25 Oct 2017 22:07

Spain's high court rejects appeal against decision to extradite Russian programmer Lisov to U.S. - lawyer

MOSCOW. Oct 25 (Interfax) - The National High Court of Spain has upheld a decision to extradite to the United States the Russian programmer Stanislav Lisov, who has been accused by the U.S. of cyber fraud costing $855,000.

"On October 24 the defense for Stanislav Lisov received a resolution from the National High Court's plenary session rejecting the appeal against the decision on his extradition," his lawyer Oleg Gubarev told Interfax on Wednesday.

A final decision on the matter will be made by the Spanish government, he said.

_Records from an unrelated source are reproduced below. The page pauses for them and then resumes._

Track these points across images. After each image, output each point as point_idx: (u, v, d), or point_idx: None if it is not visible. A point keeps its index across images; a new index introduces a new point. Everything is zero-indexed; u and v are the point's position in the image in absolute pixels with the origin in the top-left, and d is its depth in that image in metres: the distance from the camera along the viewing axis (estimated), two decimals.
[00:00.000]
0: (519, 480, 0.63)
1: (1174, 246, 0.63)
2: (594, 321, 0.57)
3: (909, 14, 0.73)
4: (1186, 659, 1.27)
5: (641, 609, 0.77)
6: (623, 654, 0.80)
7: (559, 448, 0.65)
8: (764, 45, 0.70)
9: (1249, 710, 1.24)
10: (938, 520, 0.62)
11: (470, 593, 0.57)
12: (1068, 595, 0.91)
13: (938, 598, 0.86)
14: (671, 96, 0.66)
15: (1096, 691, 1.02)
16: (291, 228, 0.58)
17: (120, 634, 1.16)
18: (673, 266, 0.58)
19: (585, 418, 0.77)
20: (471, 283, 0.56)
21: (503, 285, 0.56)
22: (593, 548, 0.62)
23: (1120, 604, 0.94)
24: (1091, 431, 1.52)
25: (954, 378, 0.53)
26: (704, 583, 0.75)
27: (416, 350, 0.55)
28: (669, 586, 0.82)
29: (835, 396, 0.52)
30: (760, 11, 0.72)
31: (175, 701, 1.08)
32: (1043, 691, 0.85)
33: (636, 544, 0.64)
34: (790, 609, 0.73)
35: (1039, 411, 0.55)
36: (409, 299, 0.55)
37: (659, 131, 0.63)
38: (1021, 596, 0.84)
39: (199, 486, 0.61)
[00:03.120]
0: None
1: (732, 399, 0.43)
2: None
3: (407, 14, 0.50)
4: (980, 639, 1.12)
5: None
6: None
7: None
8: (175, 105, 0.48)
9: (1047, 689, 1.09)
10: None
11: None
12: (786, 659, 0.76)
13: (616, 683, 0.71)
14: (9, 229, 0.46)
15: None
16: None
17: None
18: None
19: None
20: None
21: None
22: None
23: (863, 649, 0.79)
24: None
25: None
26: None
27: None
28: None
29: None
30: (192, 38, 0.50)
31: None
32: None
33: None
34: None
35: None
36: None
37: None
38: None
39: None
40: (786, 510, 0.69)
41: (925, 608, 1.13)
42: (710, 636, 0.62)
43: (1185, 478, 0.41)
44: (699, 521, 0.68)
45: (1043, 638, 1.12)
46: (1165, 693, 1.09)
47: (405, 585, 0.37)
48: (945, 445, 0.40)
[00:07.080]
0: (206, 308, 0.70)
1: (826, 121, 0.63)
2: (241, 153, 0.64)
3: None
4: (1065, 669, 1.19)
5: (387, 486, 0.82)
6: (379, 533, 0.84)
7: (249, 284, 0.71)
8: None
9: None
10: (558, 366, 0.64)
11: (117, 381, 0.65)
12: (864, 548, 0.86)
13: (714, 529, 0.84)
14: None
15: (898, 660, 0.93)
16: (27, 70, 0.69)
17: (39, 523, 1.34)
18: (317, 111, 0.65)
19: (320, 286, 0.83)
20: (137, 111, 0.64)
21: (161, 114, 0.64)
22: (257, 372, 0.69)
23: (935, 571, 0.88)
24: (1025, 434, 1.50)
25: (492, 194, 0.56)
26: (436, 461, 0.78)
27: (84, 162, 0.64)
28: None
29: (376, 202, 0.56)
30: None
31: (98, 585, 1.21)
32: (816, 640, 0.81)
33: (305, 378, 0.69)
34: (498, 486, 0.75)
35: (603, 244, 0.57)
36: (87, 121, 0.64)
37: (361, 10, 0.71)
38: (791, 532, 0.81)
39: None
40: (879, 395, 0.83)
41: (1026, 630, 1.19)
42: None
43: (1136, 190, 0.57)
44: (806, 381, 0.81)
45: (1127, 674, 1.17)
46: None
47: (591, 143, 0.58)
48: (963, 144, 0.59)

Not only has this plenary session resolution done nothing to clarify the situation around the illegal detention, it has not clarified the case circumstances at all, the lawyer said.

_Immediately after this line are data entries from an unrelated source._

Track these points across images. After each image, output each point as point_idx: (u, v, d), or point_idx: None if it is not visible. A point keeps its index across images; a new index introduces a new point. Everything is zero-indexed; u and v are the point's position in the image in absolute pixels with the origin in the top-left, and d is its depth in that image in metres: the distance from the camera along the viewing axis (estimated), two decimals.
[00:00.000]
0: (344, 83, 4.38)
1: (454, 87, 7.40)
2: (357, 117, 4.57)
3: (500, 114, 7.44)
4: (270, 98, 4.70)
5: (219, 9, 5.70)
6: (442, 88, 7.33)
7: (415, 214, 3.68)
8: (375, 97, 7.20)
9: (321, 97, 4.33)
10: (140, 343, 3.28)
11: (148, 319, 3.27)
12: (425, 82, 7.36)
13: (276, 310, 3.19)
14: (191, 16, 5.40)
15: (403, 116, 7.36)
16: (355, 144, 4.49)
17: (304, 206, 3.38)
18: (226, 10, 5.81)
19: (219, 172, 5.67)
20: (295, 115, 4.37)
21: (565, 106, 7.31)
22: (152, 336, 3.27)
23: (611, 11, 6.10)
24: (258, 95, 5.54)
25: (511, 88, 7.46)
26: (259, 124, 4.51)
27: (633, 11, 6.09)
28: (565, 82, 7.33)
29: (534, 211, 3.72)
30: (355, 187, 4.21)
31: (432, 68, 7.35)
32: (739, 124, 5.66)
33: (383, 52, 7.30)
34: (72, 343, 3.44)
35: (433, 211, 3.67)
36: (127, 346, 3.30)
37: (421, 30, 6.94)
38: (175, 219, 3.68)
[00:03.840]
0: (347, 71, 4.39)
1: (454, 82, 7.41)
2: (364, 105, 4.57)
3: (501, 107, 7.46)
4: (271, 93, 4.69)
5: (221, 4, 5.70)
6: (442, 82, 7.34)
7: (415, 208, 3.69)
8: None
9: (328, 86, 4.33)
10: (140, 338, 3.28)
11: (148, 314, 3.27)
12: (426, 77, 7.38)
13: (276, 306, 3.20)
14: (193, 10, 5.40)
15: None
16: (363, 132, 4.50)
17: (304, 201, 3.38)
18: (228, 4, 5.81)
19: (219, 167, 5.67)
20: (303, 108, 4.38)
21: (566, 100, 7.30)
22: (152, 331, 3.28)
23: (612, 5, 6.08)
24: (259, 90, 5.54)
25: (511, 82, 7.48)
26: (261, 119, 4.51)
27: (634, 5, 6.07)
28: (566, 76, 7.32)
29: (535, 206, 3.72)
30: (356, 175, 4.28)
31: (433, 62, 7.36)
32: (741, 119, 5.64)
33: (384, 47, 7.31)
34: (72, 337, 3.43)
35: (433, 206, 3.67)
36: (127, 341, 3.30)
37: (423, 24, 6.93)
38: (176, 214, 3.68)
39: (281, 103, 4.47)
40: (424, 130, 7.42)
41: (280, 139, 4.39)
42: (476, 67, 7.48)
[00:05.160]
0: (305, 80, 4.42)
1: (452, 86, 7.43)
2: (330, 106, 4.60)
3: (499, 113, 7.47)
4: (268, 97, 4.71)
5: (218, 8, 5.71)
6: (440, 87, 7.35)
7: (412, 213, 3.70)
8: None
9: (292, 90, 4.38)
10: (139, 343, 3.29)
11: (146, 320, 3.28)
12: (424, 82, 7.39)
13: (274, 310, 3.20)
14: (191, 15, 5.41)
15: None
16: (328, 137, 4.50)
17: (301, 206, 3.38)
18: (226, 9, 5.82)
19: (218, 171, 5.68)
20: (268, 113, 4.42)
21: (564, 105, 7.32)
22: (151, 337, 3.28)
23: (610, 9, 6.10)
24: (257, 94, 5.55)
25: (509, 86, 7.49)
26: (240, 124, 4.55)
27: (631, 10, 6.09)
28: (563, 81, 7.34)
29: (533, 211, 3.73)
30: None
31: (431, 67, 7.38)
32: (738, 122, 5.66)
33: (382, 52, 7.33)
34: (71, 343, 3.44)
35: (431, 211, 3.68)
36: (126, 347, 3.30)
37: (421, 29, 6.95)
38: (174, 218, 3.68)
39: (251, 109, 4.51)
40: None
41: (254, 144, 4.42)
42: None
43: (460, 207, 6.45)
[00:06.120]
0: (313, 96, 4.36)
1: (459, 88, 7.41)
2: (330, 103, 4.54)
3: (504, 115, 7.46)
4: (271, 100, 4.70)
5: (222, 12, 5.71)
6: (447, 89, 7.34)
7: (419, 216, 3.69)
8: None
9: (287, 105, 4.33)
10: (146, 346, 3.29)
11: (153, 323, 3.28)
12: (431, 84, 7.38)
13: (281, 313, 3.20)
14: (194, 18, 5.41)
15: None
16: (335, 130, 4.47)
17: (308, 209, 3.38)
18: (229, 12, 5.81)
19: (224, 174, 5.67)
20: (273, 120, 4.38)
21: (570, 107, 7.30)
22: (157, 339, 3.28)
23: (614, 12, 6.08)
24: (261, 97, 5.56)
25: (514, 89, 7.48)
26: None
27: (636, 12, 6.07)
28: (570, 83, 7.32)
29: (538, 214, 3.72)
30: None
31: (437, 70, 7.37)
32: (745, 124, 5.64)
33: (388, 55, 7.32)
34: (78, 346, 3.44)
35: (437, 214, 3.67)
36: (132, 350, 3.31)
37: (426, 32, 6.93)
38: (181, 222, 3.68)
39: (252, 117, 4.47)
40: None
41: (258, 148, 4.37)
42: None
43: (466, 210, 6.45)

"The situation is so absurd that, according to the case files, the detention order, which supposedly exists but does not figure anywhere, was back-dated one year (August 2015) before the case proper started (August 2016)," he said. "All this throws doubt on the very existence of this order, i.e. the legal grounds for imprisoning our client," Gubarev said.

The defense is planning to turn to the Spanish constitutional court "and, once all remedies have been exhausted in that country, to the European Court of Human Rights," he said.

After conferring with Lisov, his lawyers will ask the Spanish court to suspend the extradition due to the violation of Lisov's constitutional rights, the lawyer said.

In January of this year Russian Foreign Ministry spokeswoman Maria Zakharova said that a Russian citizen, Stanislav Lisov, had been held in Barcelona over U.S. accusations of cyberfraud.